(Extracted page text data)

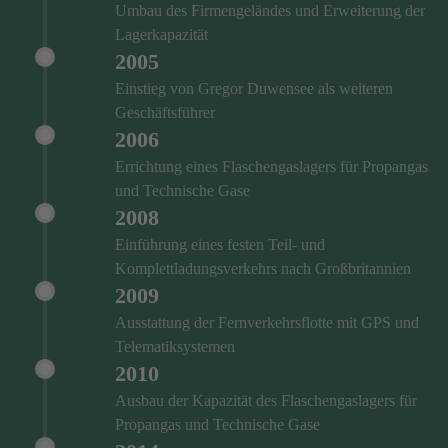
Umbau des Firmengeländes und Erweiterung der
Lagerkapazität
2005
Einstieg von Gregor Duwensee als weiteren
Geschäftsführer
2006
Errichtung eines Flaschengaslagers für Propangas
und Technische Gase
2008
Einführung eines festen Teil- und
Komplettladungsverkehrs nach Großbritannien
2009
Ausstattung der Fernverkehrsflotte mit GPS und
Telematiksystemen
2010
Ausbau der Kapazität des Flaschengaslagers für
Propangas und Technische Gase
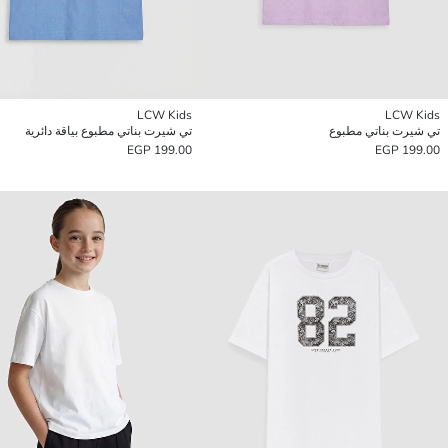
LCW Kids
LCW Kids
تي شيرت بناتي مطبوع
تي شيرت بناتي مطبوع بياقة دائرية
199.00 EGP
199.00 EGP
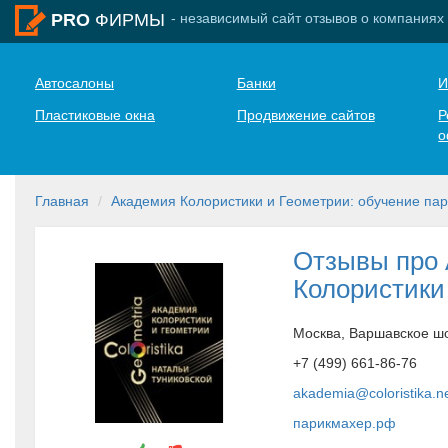
- независимый сайт отзывов о компаниях
PRO
ФИРМЫ
Автосалоны
Банки
И
Пластиковые окна
Продвижение сайтов
Р
о
Главная
Академия Колористики и Геометрии: обучение па
Отзывы про
Колористики
Москва, Варшавское шос
+7 (499) 661-86-76
akademia@coloristika.n
парикмахер.рф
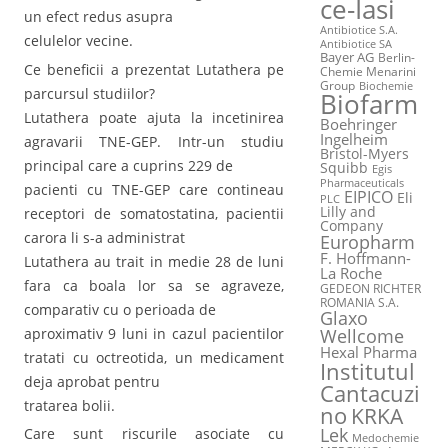
ce-Iasi
un efect redus asupra
Antibiotice S.A.
celulelor vecine.
Antibiotice SA
Bayer AG
Berlin-
Ce beneficii a prezentat Lutathera pe
Chemie Menarini
Group
Biochemie
parcursul studiilor?
Biofarm
Lutathera poate ajuta la incetinirea
Boehringer
Ingelheim
agravarii TNE-GEP. Intr-un studiu
Bristol-Myers
principal care a cuprins 229 de
Squibb
Egis
Pharmaceuticals
pacienti cu TNE-GEP care contineau
EIPICO
Eli
PLC
Lilly and
receptori de somatostatina, pacientii
Company
carora li s-a administrat
Europharm
F. Hoffmann-
Lutathera au trait in medie 28 de luni
La Roche
fara ca boala lor sa se agraveze,
GEDEON RICHTER
ROMANIA S.A.
comparativ cu o perioada de
Glaxo
Wellcome
aproximativ 9 luni in cazul pacientilor
Hexal Pharma
tratati cu octreotida, un medicament
Institutul
deja aprobat pentru
Cantacuzi
tratarea bolii.
no
KRKA
Lek
Care sunt riscurile asociate cu
Medochemie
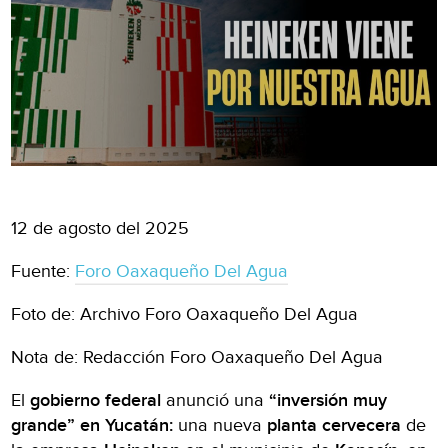
12 de agosto del 2025
Fuente:
Foro Oaxaqueño Del Agua
Foto de: Archivo Foro Oaxaqueño Del Agua
Nota de: Redacción Foro Oaxaqueño Del Agua
El
gobierno federal
anunció una
“inversión muy
grande” en Yucatán:
una nueva
planta cervecera
de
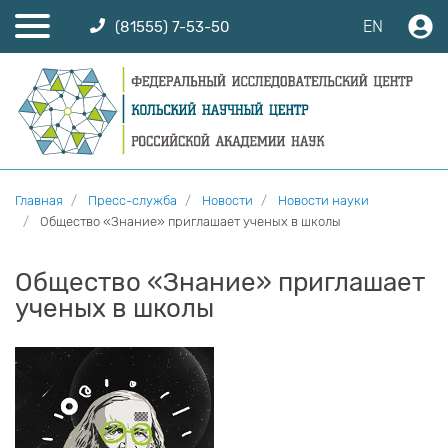
EN
(81555) 7-53-50
Главная
Пресс-служба
Новости
Новости науки
Общество «Знание» приглашает ученых в школы
Общество «Знание» приглашает
ученых в школы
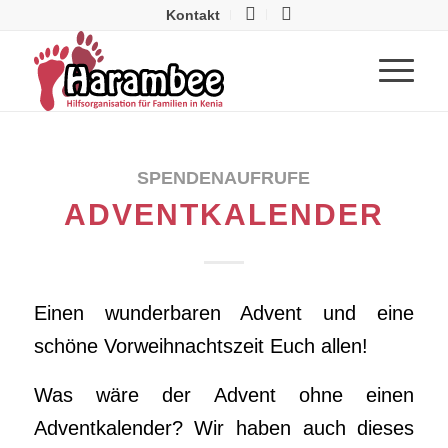
Kontakt
SPENDENAUFRUFE
ADVENTKALENDER
Einen wunderbaren Advent und eine
schöne Vorweihnachtszeit Euch allen!
Was wäre der Advent ohne einen
Adventkalender? Wir haben auch dieses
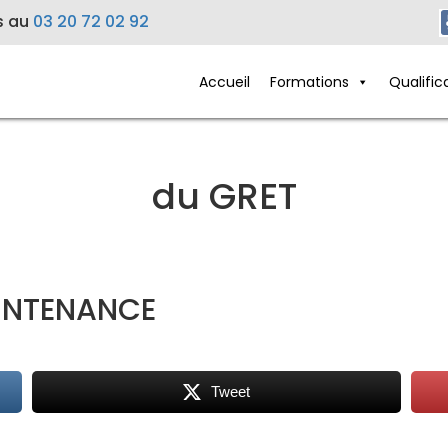
s au
03 20 72 02 92
Accueil
Formations
Qualific
du GRET
INTENANCE
Tweet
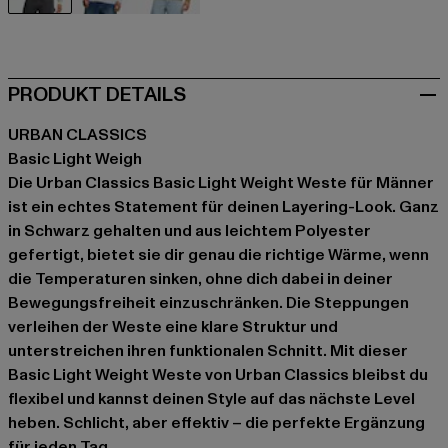
schwarz
blau
olive
PRODUKT DETAILS
URBAN CLASSICS
Basic Light Weigh
Die Urban Classics Basic Light Weight Weste für Männer
ist ein echtes Statement für deinen Layering-Look. Ganz
in Schwarz gehalten und aus leichtem Polyester
gefertigt, bietet sie dir genau die richtige Wärme, wenn
die Temperaturen sinken, ohne dich dabei in deiner
Bewegungsfreiheit einzuschränken. Die Steppungen
verleihen der Weste eine klare Struktur und
unterstreichen ihren funktionalen Schnitt. Mit dieser
Basic Light Weight Weste von Urban Classics bleibst du
flexibel und kannst deinen Style auf das nächste Level
heben. Schlicht, aber effektiv – die perfekte Ergänzung
für jeden Tag.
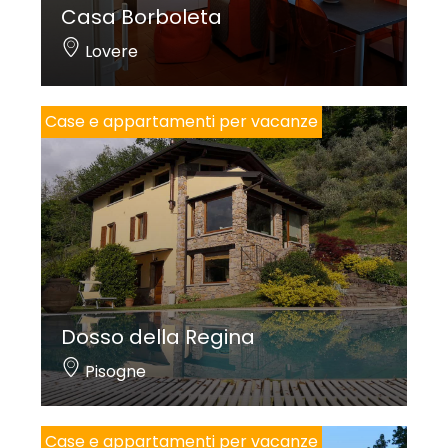
Casa Borboleta
Lovere
Case e appartamenti per vacanze
Dosso della Regina
Pisogne
Case e appartamenti per vacanze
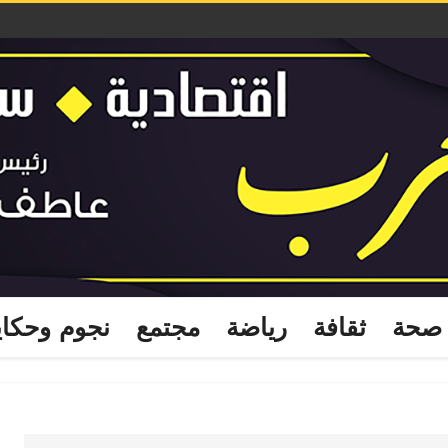
صحة
ثقافة
رياضة
مجتمع
نجوم وحكا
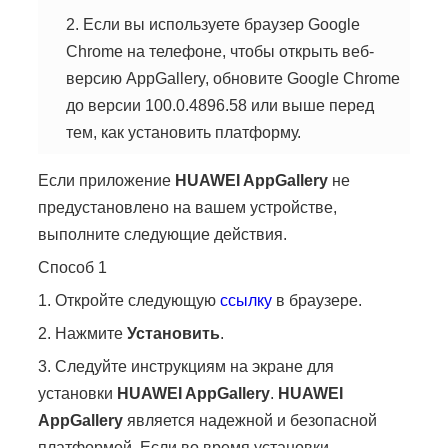
2. Если вы используете браузер Google
Chrome на телефоне, чтобы открыть веб-
версию AppGallery, обновите Google Chrome
до версии 100.0.4896.58 или выше перед
тем, как установить платформу.
Если приложение
HUAWEI
AppGallery
не
предустановлено на вашем устройстве,
выполните следующие действия.
Способ 1
1. Откройте следующую
ссылку
в браузере.
2. Нажмите
Установить
.
3. Следуйте инструкциям на экране для
установки
HUAWEI
AppGallery
.
HUAWEI
AppGallery
является надежной и безопасной
платформой. Если во время установки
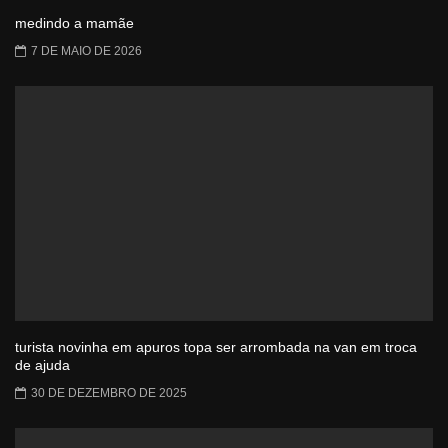
medindo a mamãe
7 DE MAIO DE 2026
turista novinha em apuros topa ser arrombada na van em troca
de ajuda
30 DE DEZEMBRO DE 2025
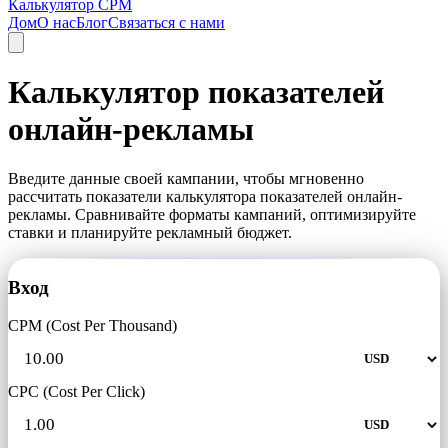
Калькулятор CPM
Дом
О нас
Блог
Связаться с нами
Калькулятор показателей
онлайн-рекламы
Введите данные своей кампании, чтобы мгновенно
рассчитать показатели калькулятора показателей онлайн-
рекламы. Сравнивайте форматы кампаний, оптимизируйте
ставки и планируйте рекламный бюджет.
Вход
CPM (Cost Per Thousand)
CPC (Cost Per Click)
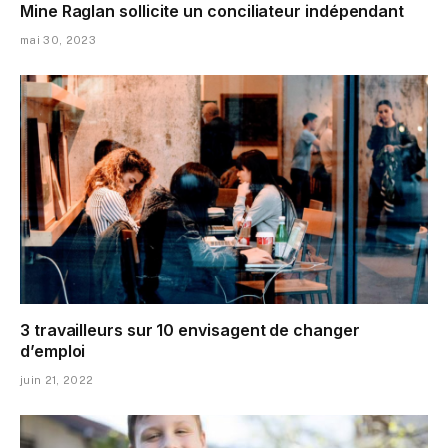
Mine Raglan sollicite un conciliateur indépendant
mai 30, 2023
3 travailleurs sur 10 envisagent de changer
d’emploi
juin 21, 2022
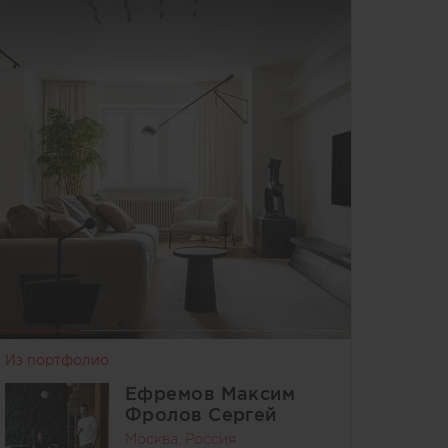
Из портфолио
Ефремов Максим
Фролов Сергей
Москва, Россия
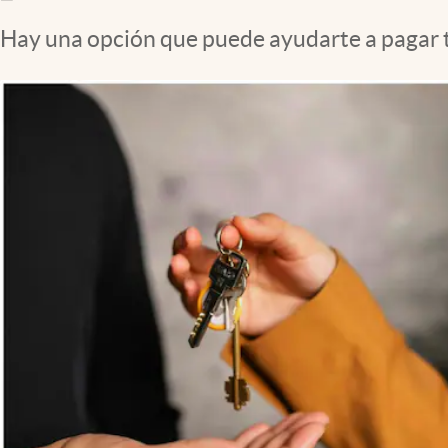
Hay una opción que puede ayudarte a pagar t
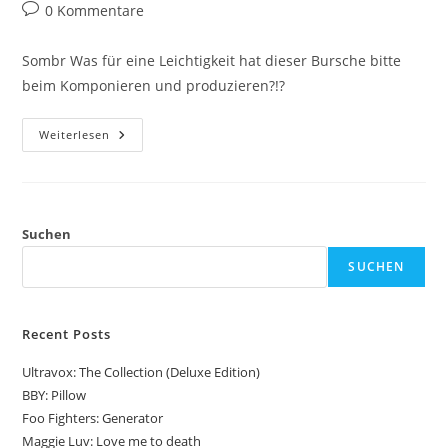
Autor:
veröffentlicht:
Kategorie:
Beitrags-
0 Kommentare
Kommentare:
Sombr Was für eine Leichtigkeit hat dieser Bursche bitte
beim Komponieren und produzieren?!?
Sombr:
Weiterlesen
12
To
12
Suchen
SUCHEN
Recent Posts
Ultravox: The Collection (Deluxe Edition)
BBY: Pillow
Foo Fighters: Generator
Maggie Luv: Love me to death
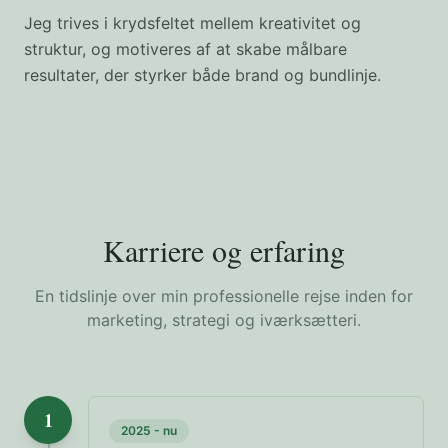
Jeg trives i krydsfeltet mellem kreativitet og
struktur, og motiveres af at skabe målbare
resultater, der styrker både brand og bundlinje.
Karriere og erfaring
En tidslinje over min professionelle rejse inden for
marketing, strategi og iværksætteri.
1
2025 - nu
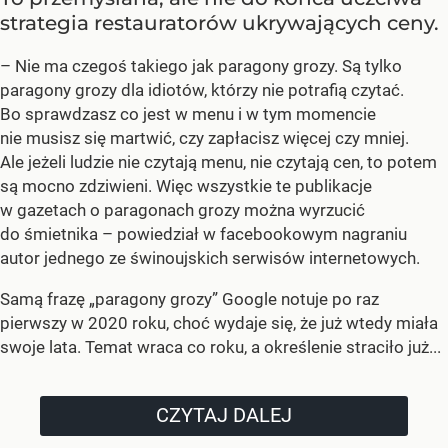
strategia restauratorów ukrywających ceny.
– Nie ma czegoś takiego jak paragony grozy. Są tylko
paragony grozy dla idiotów, którzy nie potrafią czytać.
Bo sprawdzasz co jest w menu i w tym momencie
nie musisz się martwić, czy zapłacisz więcej czy mniej.
Ale jeżeli ludzie nie czytają menu, nie czytają cen, to potem
są mocno zdziwieni. Więc wszystkie te publikacje
w gazetach o paragonach grozy można wyrzucić
do śmietnika – powiedział w facebookowym nagraniu
autor jednego ze świnoujskich serwisów internetowych.
Samą frazę „paragony grozy” Google notuje po raz
pierwszy w 2020 roku, choć wydaje się, że już wtedy miała
swoje lata. Temat wraca co roku, a określenie straciło już...
CZYTAJ DALEJ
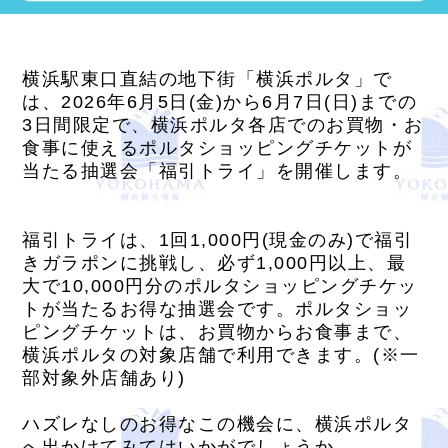
横浜駅東口直結の地下街「横浜ポルタ」で
は、2026年6月5日(金)から6月7日(日)までの
3日間限定で、横浜ポルタ各店でのお買物・お
食事に使えるポルタショッピングチケットが
当たる抽選会「福引トライ」を開催します。
福引トライは、1回1,000円(現金のみ)で福引
きガラポンに挑戦し、必ず1,000円以上、最
大で10,000円分のポルタショッピングチケッ
トが当たるお得な抽選会です。ポルタショッ
ピングチケットは、お買物からお食事まで、
横浜ポルタの対象店舗で利用できます。(※一
部対象外店舗あり)
ハズレなしのお得なこの機会に、横浜ポルタ
へ出かけてみてはいかがでしょうか。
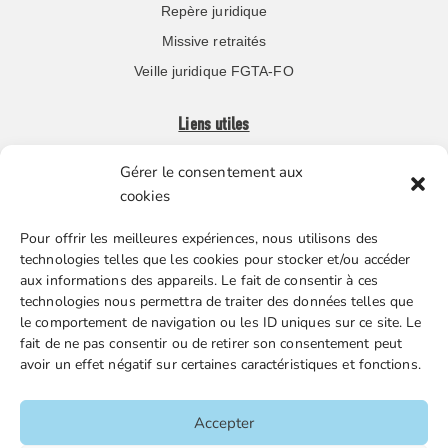
Repère juridique
Missive retraités
Veille juridique FGTA-FO
Liens utiles
Gérer le consentement aux
Boutique en ligne
cookies
Espace Presse
Pour offrir les meilleures expériences, nous utilisons des
Nos partenaires
technologies telles que les cookies pour stocker et/ou accéder
Gestion des cookies
aux informations des appareils. Le fait de consentir à ces
technologies nous permettra de traiter des données telles que
le comportement de navigation ou les ID uniques sur ce site. Le
fait de ne pas consentir ou de retirer son consentement peut
FGTA-FO / 15 avenue Victor Hugo – 92170 Vanves / 01 86
avoir un effet négatif sur certaines caractéristiques et fonctions.
90 43 60 / fgtafo@fgta-fo.org
Accepter
Accueil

_The problem_. When a line in the data contains the string "menu", copy that line.

_Response_.
Bo sprawdzasz co jest w menu i w tym momencie
Ale jeżeli ludzie nie czytają menu, nie czytają cen, to potem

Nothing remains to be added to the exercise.